_What you have to do_
Return the entire passage on non-measurable sets below, word for word.

_Document excerpt_
========================================
Non-Measurable Sets

Probability and measure theory relies on the concept of measurable sets. On the real numbers , in particular, there are several different sigma-algebras which are commonly used, and a set is said to be measurable if it lies in the one under consideration. Probabilities and measures are only defined for events lying in a specific sigma-algebra, so it is essential to know if sets are measurable. Fortunately, most simply constructed events will indeed be measurable, but this is not always the case. In fact, once we start working with more complex setups, such as continuous-time stochastic processes observed at random times, non-measurable sets occur more commonly than might be expected. To avoid such issues, it is usual to enlarge the underlying sigma-algebra defining a probability space as much as possible.
========================================
[Stored records]
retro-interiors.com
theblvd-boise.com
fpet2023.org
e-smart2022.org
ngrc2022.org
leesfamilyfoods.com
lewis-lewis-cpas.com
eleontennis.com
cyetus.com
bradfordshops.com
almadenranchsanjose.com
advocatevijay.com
========================================
_Result for this task_
Non-Measurable Sets

Probability and measure theory relies on the concept of measurable sets. On the real numbers , in particular, there are several different sigma-algebras which are commonly used, and a set is said to be measurable if it lies in the one under consideration. Probabilities and measures are only defined for events lying in a specific sigma-algebra, so it is essential to know if sets are measurable. Fortunately, most simply constructed events will indeed be measurable, but this is not always the case. In fact, once we start working with more complex setups, such as continuous-time stochastic processes observed at random times, non-measurable sets occur more commonly than might be expected. To avoid such issues, it is usual to enlarge the underlying sigma-algebra defining a probability space as much as possible.